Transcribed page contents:
=====

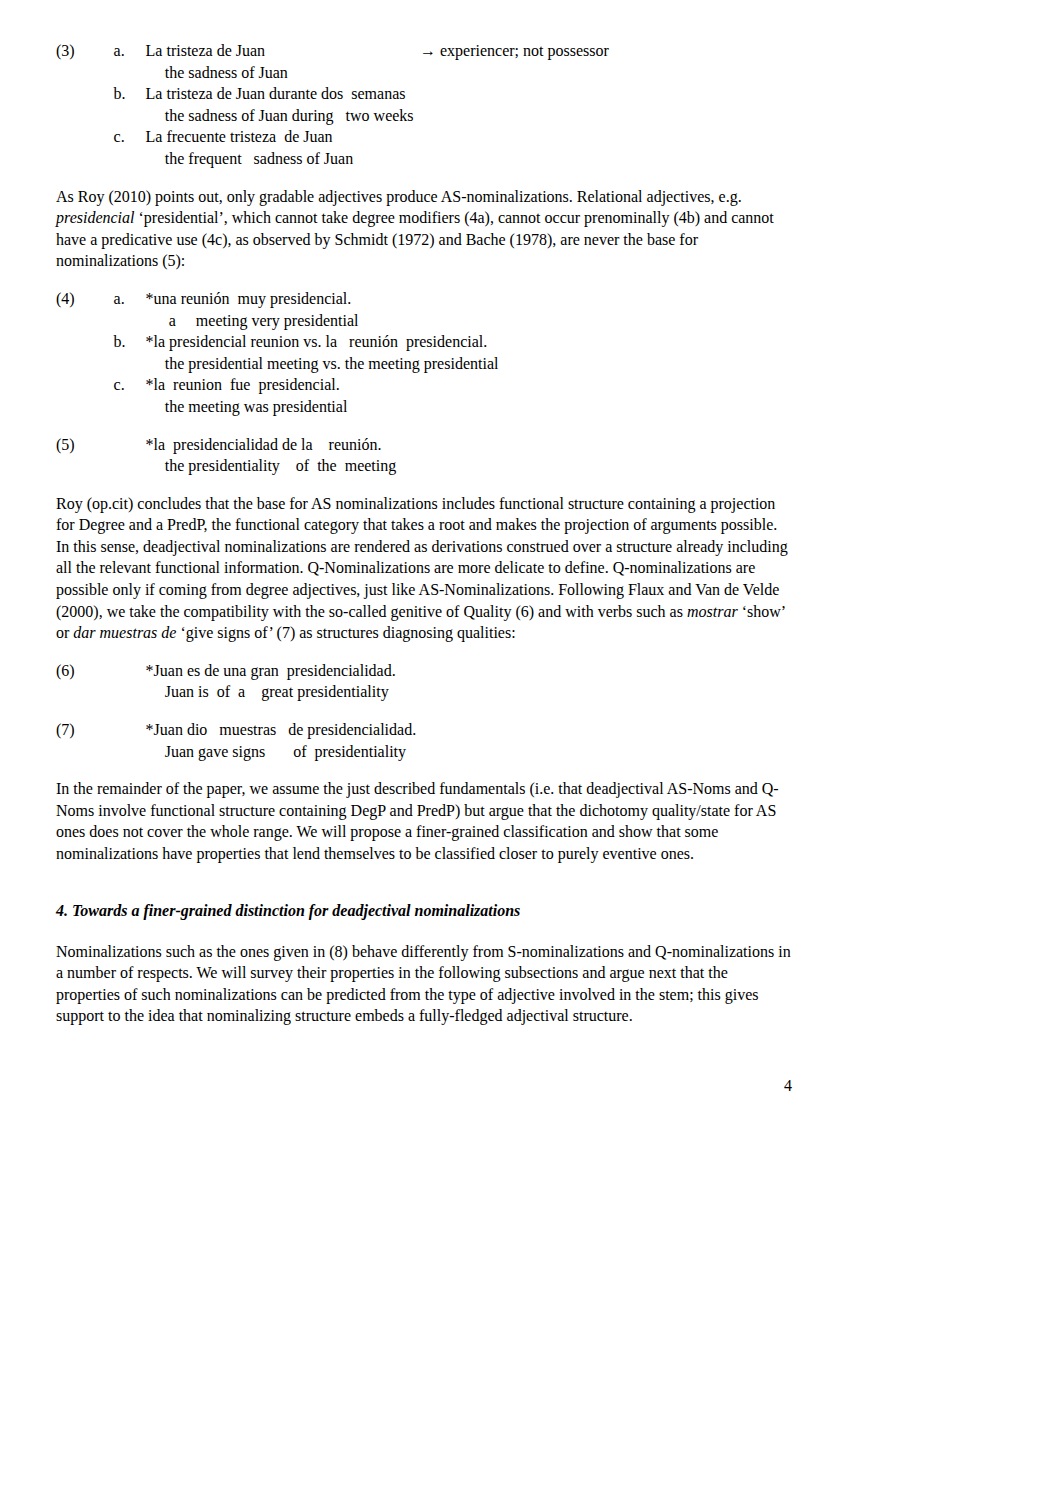| (3) | a. | La tristeza de Juan | → experiencer; not possessor |
| | | the sadness of Juan | |
| | b. | La tristeza de Juan durante dos semanas | |
| | | the sadness of Juan during two weeks | |
| | c. | La frecuente tristeza de Juan | |
| | | the frequent sadness of Juan | |
As Roy (2010) points out, only gradable adjectives produce AS-nominalizations. Relational adjectives, e.g. presidencial ‘presidential’, which cannot take degree modifiers (4a), cannot occur prenominally (4b) and cannot have a predicative use (4c), as observed by Schmidt (1972) and Bache (1978), are never the base for nominalizations (5):
| (4) | a. | *una reunión muy presidencial. |
| | | a meeting very presidential |
| | b. | *la presidencial reunion vs. la reunión presidencial. |
| | | the presidential meeting vs. the meeting presidential |
| | c. | *la reunion fue presidencial. |
| | | the meeting was presidential |
| (5) | | *la presidencialidad de la reunión. |
| | | the presidentiality of the meeting |
Roy (op.cit) concludes that the base for AS nominalizations includes functional structure containing a projection for Degree and a PredP, the functional category that takes a root and makes the projection of arguments possible. In this sense, deadjectival nominalizations are rendered as derivations construed over a structure already including all the relevant functional information. Q-Nominalizations are more delicate to define. Q-nominalizations are possible only if coming from degree adjectives, just like AS-Nominalizations. Following Flaux and Van de Velde (2000), we take the compatibility with the so-called genitive of Quality (6) and with verbs such as mostrar ‘show’ or dar muestras de ‘give signs of’ (7) as structures diagnosing qualities:
| (6) | | *Juan es de una gran presidencialidad. |
| | | Juan is of a great presidentiality |
| (7) | | *Juan dio muestras de presidencialidad. |
| | | Juan gave signs of presidentiality |
In the remainder of the paper, we assume the just described fundamentals (i.e. that deadjectival AS-Noms and Q-Noms involve functional structure containing DegP and PredP) but argue that the dichotomy quality/state for AS ones does not cover the whole range. We will propose a finer-grained classification and show that some nominalizations have properties that lend themselves to be classified closer to purely eventive ones.
4. Towards a finer-grained distinction for deadjectival nominalizations
Nominalizations such as the ones given in (8) behave differently from S-nominalizations and Q-nominalizations in a number of respects. We will survey their properties in the following subsections and argue next that the properties of such nominalizations can be predicted from the type of adjective involved in the stem; this gives support to the idea that nominalizing structure embeds a fully-fledged adjectival structure.
4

=====

Activity:
Exactly reproduce each entry, but drop the pictures.

Task answer:
| (3) | a. | La tristeza de Juan | → experiencer; not possessor |
| | | the sadness of Juan | |
| | b. | La tristeza de Juan durante dos semanas | |
| | | the sadness of Juan during two weeks | |
| | c. | La frecuente tristeza de Juan | |
| | | the frequent sadness of Juan | |
As Roy (2010) points out, only gradable adjectives produce AS-nominalizations. Relational adjectives, e.g. presidencial ‘presidential’, which cannot take degree modifiers (4a), cannot occur prenominally (4b) and cannot have a predicative use (4c), as observed by Schmidt (1972) and Bache (1978), are never the base for nominalizations (5):
| (4) | a. | *una reunión muy presidencial. |
| | | a meeting very presidential |
| | b. | *la presidencial reunion vs. la reunión presidencial. |
| | | the presidential meeting vs. the meeting presidential |
| | c. | *la reunion fue presidencial. |
| | | the meeting was presidential |
| (5) | | *la presidencialidad de la reunión. |
| | | the presidentiality of the meeting |
Roy (op.cit) concludes that the base for AS nominalizations includes functional structure containing a projection for Degree and a PredP, the functional category that takes a root and makes the projection of arguments possible. In this sense, deadjectival nominalizations are rendered as derivations construed over a structure already including all the relevant functional information. Q-Nominalizations are more delicate to define. Q-nominalizations are possible only if coming from degree adjectives, just like AS-Nominalizations. Following Flaux and Van de Velde (2000), we take the compatibility with the so-called genitive of Quality (6) and with verbs such as mostrar ‘show’ or dar muestras de ‘give signs of’ (7) as structures diagnosing qualities:
| (6) | | *Juan es de una gran presidencialidad. |
| | | Juan is of a great presidentiality |
| (7) | | *Juan dio muestras de presidencialidad. |
| | | Juan gave signs of presidentiality |
In the remainder of the paper, we assume the just described fundamentals (i.e. that deadjectival AS-Noms and Q-Noms involve functional structure containing DegP and PredP) but argue that the dichotomy quality/state for AS ones does not cover the whole range. We will propose a finer-grained classification and show that some nominalizations have properties that lend themselves to be classified closer to purely eventive ones.
4. Towards a finer-grained distinction for deadjectival nominalizations
Nominalizations such as the ones given in (8) behave differently from S-nominalizations and Q-nominalizations in a number of respects. We will survey their properties in the following subsections and argue next that the properties of such nominalizations can be predicted from the type of adjective involved in the stem; this gives support to the idea that nominalizing structure embeds a fully-fledged adjectival structure.
4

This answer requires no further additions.